在这里,早有五人等候着,其中两人张之维认识,一是自家师叔张御山,二是昨日有过一面之缘的灵宝派葛温,另外三人他并没见过。
不过,这三人见到他跟着执事进来,顿时有些吃惊,因为,来这里的道士,都是要竞争北极驱邪院的从三品法职,九天金关上卿九天廉访使知驱邪院事一职的,都是五六十岁的高功大法师,说是德高望重一点也不为过,现在却混进来一个毛头小子。
“昨日,老匹夫张异告诉老道,说要领驱邪院从三品法职的人选了又临时加了一人,便是小道士你?”
说话的是一个中年道士,头带五岳真形冠,身披紫色法袍,穿着彩锦浅帮,绣制云纹的道靴,满头黑发,说不清具体年龄,满脸严肃,兴许是长期性的皱眉,他的眉心有一道非常明显的竖纹,这让他的神态更为严肃了。
一眼看去,不由的让人想起话本故事里,那些不解风情,一心只降妖伏魔的牛鼻子道士。
老匹夫张异?……哪来的土鸡瓦狗,在这大放厥词……张之维瞥都不瞥那个道士一眼,授箓大会是严肃场合,他也不节外生枝,对着灵宝派的葛温点了点头,看向张御山,抱手道了声师叔。

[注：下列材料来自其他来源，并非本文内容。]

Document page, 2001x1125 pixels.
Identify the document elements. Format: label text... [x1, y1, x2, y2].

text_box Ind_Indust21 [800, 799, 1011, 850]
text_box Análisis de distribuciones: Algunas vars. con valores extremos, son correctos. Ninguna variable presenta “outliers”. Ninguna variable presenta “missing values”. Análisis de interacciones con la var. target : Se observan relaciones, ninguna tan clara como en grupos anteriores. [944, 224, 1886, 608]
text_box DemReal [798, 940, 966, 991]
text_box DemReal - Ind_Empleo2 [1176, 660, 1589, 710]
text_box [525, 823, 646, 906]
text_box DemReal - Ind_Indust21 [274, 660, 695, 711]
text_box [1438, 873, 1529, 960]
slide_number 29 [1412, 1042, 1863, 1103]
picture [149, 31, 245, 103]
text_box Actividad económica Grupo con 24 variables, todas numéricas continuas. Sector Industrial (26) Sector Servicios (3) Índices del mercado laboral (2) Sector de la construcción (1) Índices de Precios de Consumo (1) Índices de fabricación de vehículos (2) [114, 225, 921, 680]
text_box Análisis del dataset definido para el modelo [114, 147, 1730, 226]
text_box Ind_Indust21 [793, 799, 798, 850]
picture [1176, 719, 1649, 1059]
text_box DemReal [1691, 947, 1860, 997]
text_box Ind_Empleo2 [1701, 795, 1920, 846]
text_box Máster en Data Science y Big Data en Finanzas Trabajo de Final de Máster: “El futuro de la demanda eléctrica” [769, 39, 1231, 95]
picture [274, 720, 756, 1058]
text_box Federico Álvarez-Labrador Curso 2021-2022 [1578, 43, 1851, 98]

张御山年逾四旬,头带莲冠,身披红色都灵法袍,脚踏云履,见张之维对自己行礼,他愣了愣,即便师侄和自己同台竞技,他有些挂不住面子,但还是抱了抱手,笑着应了一声。
这个场合,张之维不管怎么说,都是自家人,对自家人有脾气,他可以在家里闹,可以去找张静清发泄不满,也可以摆长辈架势训斥几句张之维,但外人在场,他怎可能为难张之维。

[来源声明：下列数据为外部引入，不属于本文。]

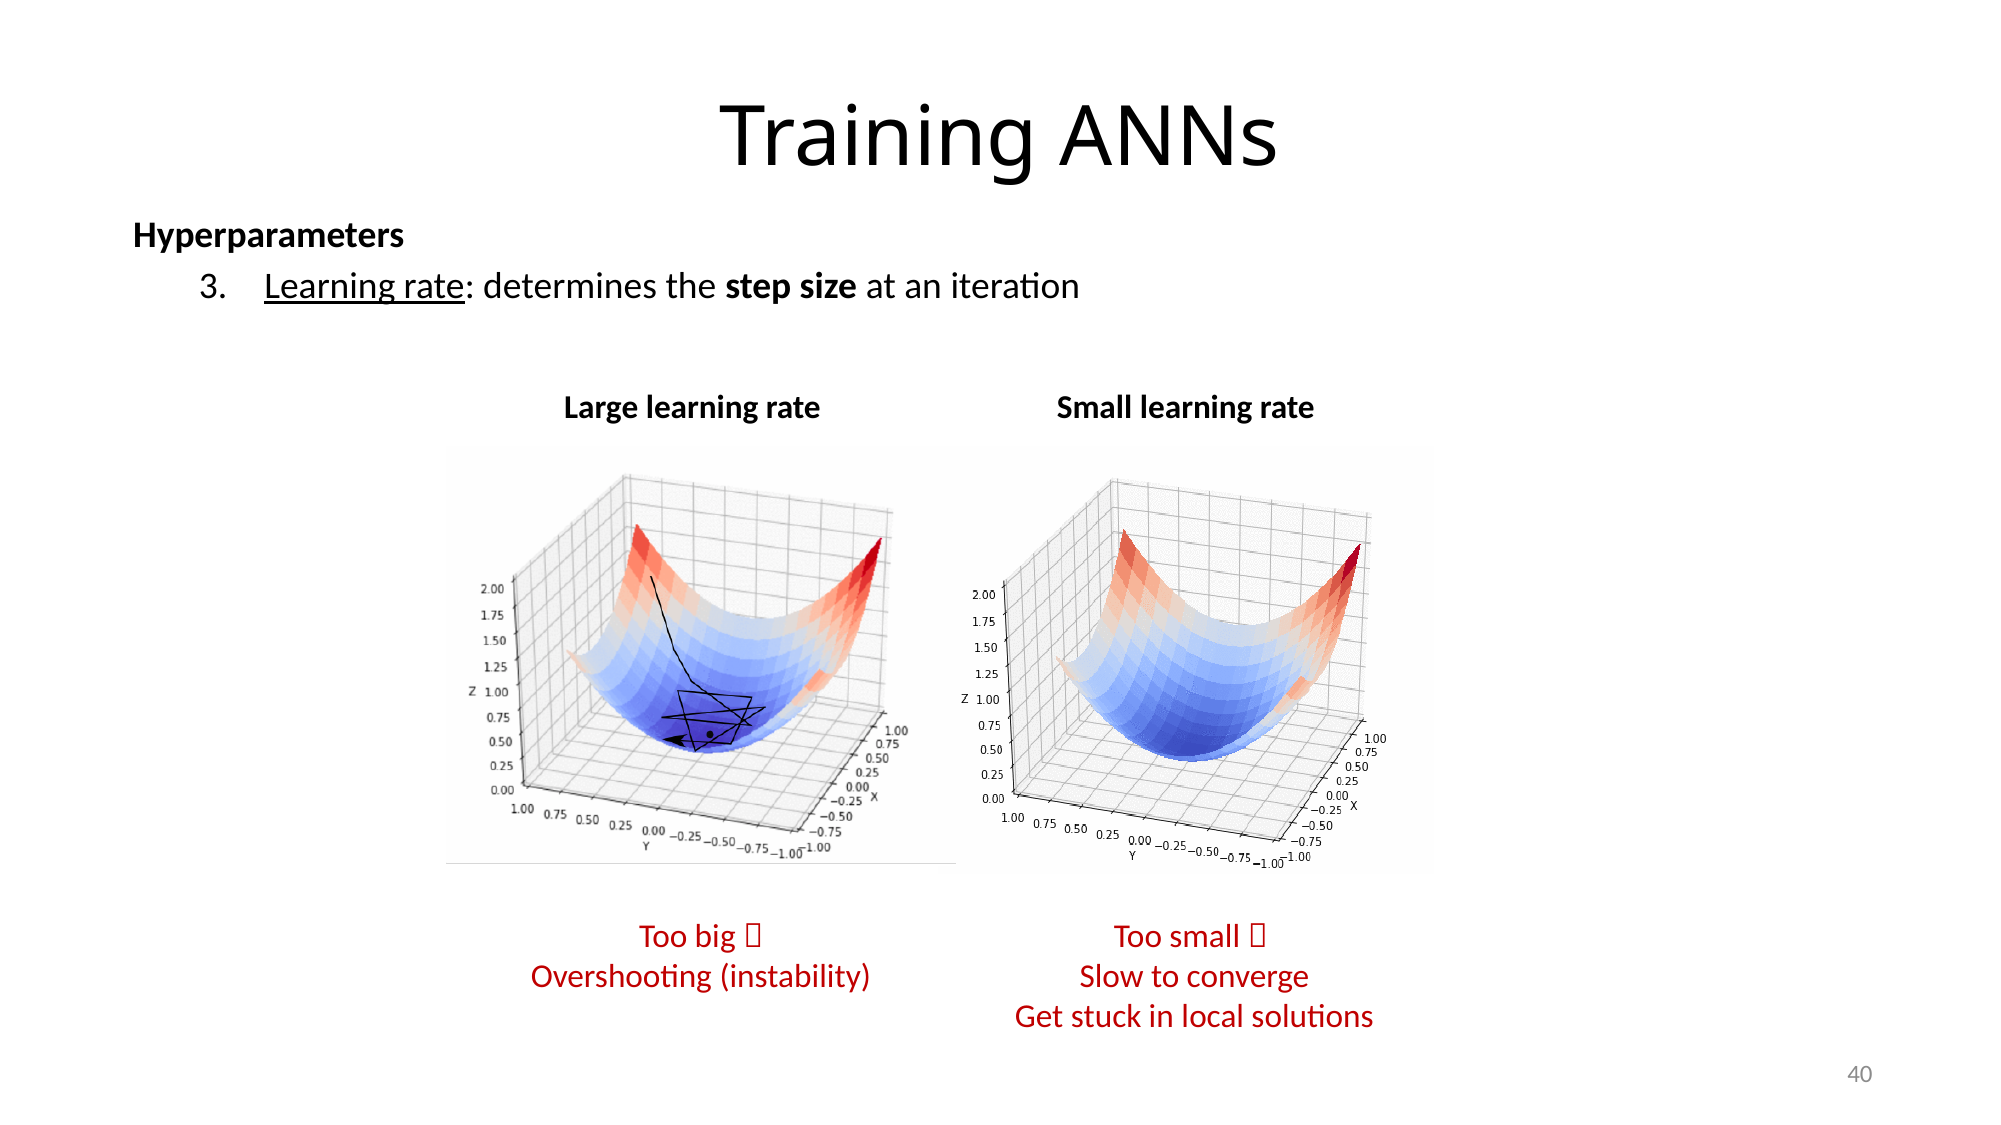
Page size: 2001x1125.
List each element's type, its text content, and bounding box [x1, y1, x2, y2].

text_box Large learning rate [446, 377, 938, 433]
slide_number 40 [1691, 1042, 1888, 1103]
picture [446, 446, 1434, 875]
list Hyperparameters Learning rate: determines the step size at an iteration [118, 208, 1513, 1094]
text_box Too big  Overshooting (instability) [446, 907, 955, 1002]
text_box Small learning rate [938, 377, 1434, 433]
title Training ANNs [324, 45, 1675, 233]
text_box Too small  Slow to converge Get stuck in local solutions [955, 907, 1434, 1042]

“伱小子,辽东回来,一声不吭就要来领法职,还是三品法职,哈哈哈,我天师府还真是后继有人啊,不过,到时候,你师叔我可不会跟你客气!”张御山笑道。
“师叔您客气了!”张之维笑道。
“对了,我来给你介绍一下!”
张御山拍了拍张之维的肩膀,指着刚才那个面容严肃的道士说道:
“这位是神霄宗的白玉宫道长,与张异师哥是好友,所以称他为老匹夫,我知道你与张异师哥亲近,你不必介怀!”
旋即,张御山又指向其他几个道士,一一介绍道:“这位是清微派的赵汝浍道长,这位是咱们三山中阁皂山灵宝派的葛温道长,这位是茅山上清宗的魏文章道长!”
作为天师府张家人,张御山算是东道主了,张之维不给白玉宫的面子,但他却不能不给。